Let’s talk about rave music. It’s been on my mind a lot lately. Actually, it’s permeated every facet of my life for the last three days, rattling my head as it rattles the glass panes in the windows of my rented room, perched a hundred feet up and back from the non-stop party beach that is Hat Rin. Only now that it is obvious that the moon is no longer full are people showing any signs of letting up; during the days and nights following the main bacchanal, when it was hard to detect that the moon was waning, the band played on.
Not the band, rather, but the DJ. Now, DJ’s are supposed to be a creative lot, mixing beats and cleverly juxtaposing songs to keep the party going, for three days in this case. Great. It would seem like a worthy challenge, then, to reach deep into the music collection to come up with a variety of songs that kept the music fresh and interesting; dazzle us with the depth and breadth of your musical knowledge and mixing skill, oh clever and creative DJ!

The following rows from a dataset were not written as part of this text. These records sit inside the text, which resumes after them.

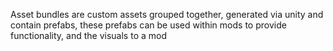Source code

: Asset bundles are custom assets grouped together, generated via unity and contain prefabs, these prefabs can be used within mods to provide functionality, and the visuals to a mod
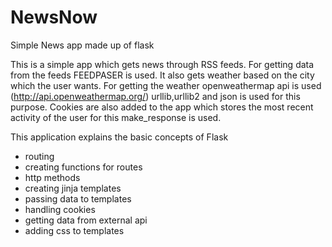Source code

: # NewsNow
Simple News app made up of flask

This is a simple app which gets news through RSS feeds.
For getting data from the feeds FEEDPASER is used.
It also gets weather based on the city which the user wants.
For getting the weather openweathermap api is used (http://api.openweathermap.org/)
urllib,urllib2 and json is used for this purpose.
Cookies are also added to the app which stores the most  recent activity of the user for this make_response is used.

This application explains the basic concepts of Flask
* routing
* creating functions for routes
* http methods
* creating jinja templates
* passing data to templates
* handling cookies
* getting data from external api
* adding css to templates 
  
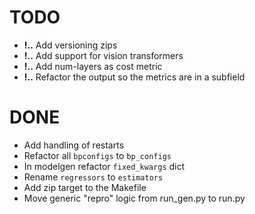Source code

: # TODO
+ **!..** Add versioning zips
+ **!..** Add support for vision transformers
+ **!..** Add num-layers as cost metric
+ **!..** Refactor the output so the metrics are in a subfield


# DONE
+ Add handling of restarts
+ Refactor all `bpconfigs` to `bp_configs`
+ In modelgen refactor `fixed_kwargs` dict
+ Rename `regressors` to `estimators`
+ Add zip target to the Makefile
+ Move generic "repro" logic from run_gen.py to run.py
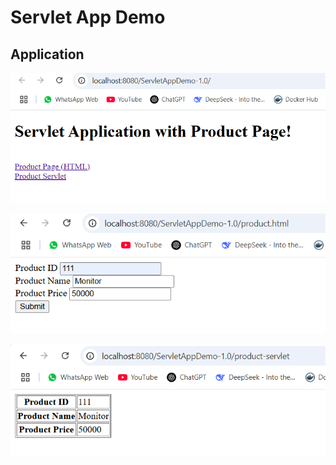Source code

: # Servlet App Demo

## Application
![page.png](readme/page.png)

![page1.png](readme/page1.png)

![page2.png](readme/page2.png)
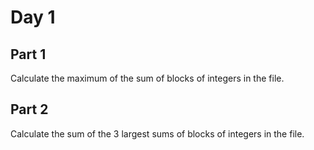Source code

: # Day 1

## Part 1

Calculate the maximum of the sum of blocks of integers in the file.

## Part 2

Calculate the sum of the 3 largest sums of blocks of integers in the file.

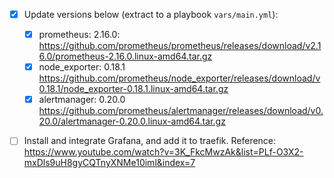 - [x] Update versions below (extract to a playbook `vars/main.yml`):
	- [x] prometheus: 2.16.0: <https://github.com/prometheus/prometheus/releases/download/v2.16.0/prometheus-2.16.0.linux-amd64.tar.gz>
	- [x] node_exporter: 0.18.1 <https://github.com/prometheus/node_exporter/releases/download/v0.18.1/node_exporter-0.18.1.linux-amd64.tar.gz>
	- [x] alertmanager: 0.20.0 <https://github.com/prometheus/alertmanager/releases/download/v0.20.0/alertmanager-0.20.0.linux-amd64.tar.gz>

- [ ] Install and integrate Grafana, and add it to traefik. Reference: <https://www.youtube.com/watch?v=3K_FkcMwzAk&list=PLf-O3X2-mxDls9uH8gyCQTnyXNMe10iml&index=7>

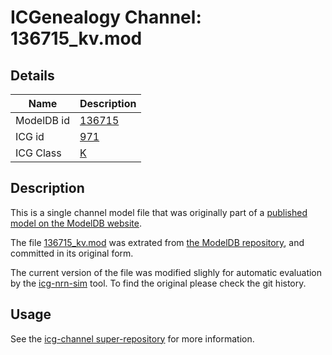 # ICGenealogy Channel: 136715\_kv.mod

## Details

Name | Description
---- | -----------
ModelDB id | [136715](http://senselab.med.yale.edu/ModelDB/ShowModel.cshtml?model=136715)
ICG id | [971](http://icg.neurotheory.ox.ac.uk/channels/1/971)
ICG Class | [K](http://icg.neurotheory.ox.ac.uk/channels/1)

## Description

This is a single channel model file that was originally part of a [published model on the ModelDB website](http://senselab.med.yale.edu/ModelDB/ShowModel.cshtml?model=136715).


The file [136715\_kv.mod](136715_kv.mod) was extrated from [the ModelDB repository](http://senselab.med.yale.edu/ModelDB/ShowModel.cshtml?model=136715), and committed in its original form.

The current version of the file was modified slighly for automatic evaluation by the [icg-nrn-sim](https://github.com/icgenealogy/icg-nrn-sim) tool. To find the original please check the git history.


## Usage

See the [icg-channel super-repository](https://github.com/icgenealogy/icg-channels) for more information.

Or, despite having access via the internet to every piece of music since the dawn of man translated into a set of ones and zeroes, you could just rehash the same eleven popular techno songs ad nauseum for three days, like some sort of nonstop top forty radio station that’s lost over half its collection. And also like a top forty station, every time a new DJ comes on, he establishes himself as hip and dazzles the party with his musical taste by...playing those same eleven songs. And keep in mind that this is a kilometer long stretch of beach lined with bars and clubs, all holding beach parties, each with a bumping sound system, each with a DJ, each armed with the same eleven songs. So, if your eyes are getting stung by blowing foam from the bubble generator, or the smell of fuel from the giant flaming jumprope or the whirling fire dancers is getting to you, or this particular set of drunken Aussies is getting too unruly, you can move down the beach to the next club, the next beach party, where an all new creative and inventive DJ will be playing...the same eleven songs. Which may mean that you leave one party, walk a hundred paces down the beach, and into another party where the DJ is just firing up the song that drove you away from the last party.

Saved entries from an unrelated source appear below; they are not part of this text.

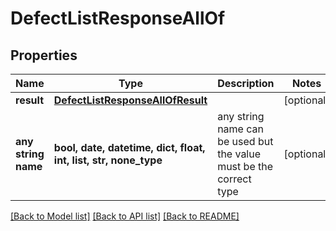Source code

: # DefectListResponseAllOf


## Properties
Name | Type | Description | Notes
------------ | ------------- | ------------- | -------------
**result** | [**DefectListResponseAllOfResult**](DefectListResponseAllOfResult.md) |  | [optional] 
**any string name** | **bool, date, datetime, dict, float, int, list, str, none_type** | any string name can be used but the value must be the correct type | [optional]

[[Back to Model list]](../README.md#documentation-for-models) [[Back to API list]](../README.md#documentation-for-api-endpoints) [[Back to README]](../README.md)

Here’s what I don’t get. These eleven songs are popular right now because they are new, right? Which means that they have supplanted, by nature of their newness, the last eleven popular techno songs. The supplanted songs, though older, were as popular in their time as these new songs are now. They had the same ability to make people want to dance. So they aren’t cutting edge, but they are still effective. Why not take those eleven older songs and put them in the mix, bringing the playlist to twenty-two? Or, delve back even further into techno popularity, all the way back to 2010, and access even more once cutting edge songs, really expand the repertoire. Though that may expose you to criticism, brand you as a DJ dinosaur, I, being blind to what was popular last month on the techno scene, would be most appreciative of a little variety. I may be drunk, but you played the same tune four songs ago.
If I sound confident putting the number at eleven, it’s because I counted. Not at first, but after a day and a half of fairly continuous drinking and dancing, I started paying attention. Then I became a little obsessed, making a list with notes that read things like ‘polka number,’ ‘Italian job,’ ‘BEPeas #2,’ and ‘Matrix ripoff.’ I had to assign names I could easily recognize, as I don’t normally keep up on my techno, being more of a fan of people playing instruments. That said, if techno has a place, it is most certainly on a Thai beach keeping people up and moving for three days. Techno certainly does make one want to move. The driving beat, the constantly modulating, elevated tempo that builds to irresistibly danceable crescendoes, the groupthink feeling it generates amongst a seething mass of chemically altered brains and bodies, the chest rattling, organ shifting bass lines, well, it’ll make you tap your toes for sure. No, I’m not normally one for techno, or nonstop dancing, for that matter, but pump me full of Thai whiskey and Red Bull, the real stuff, slap a bunch of day glo paint on me, throw a huge howlable moon above a semicircle crescent of tropical beach sand, and drop me in the middle of a living breathing mass of sweaty, undulating humanity wriggling around to a nonstop driving beat, and, hell, that’s what I came here to see and do, so let’s dance. If only, if only, could someone maybe play a different tune?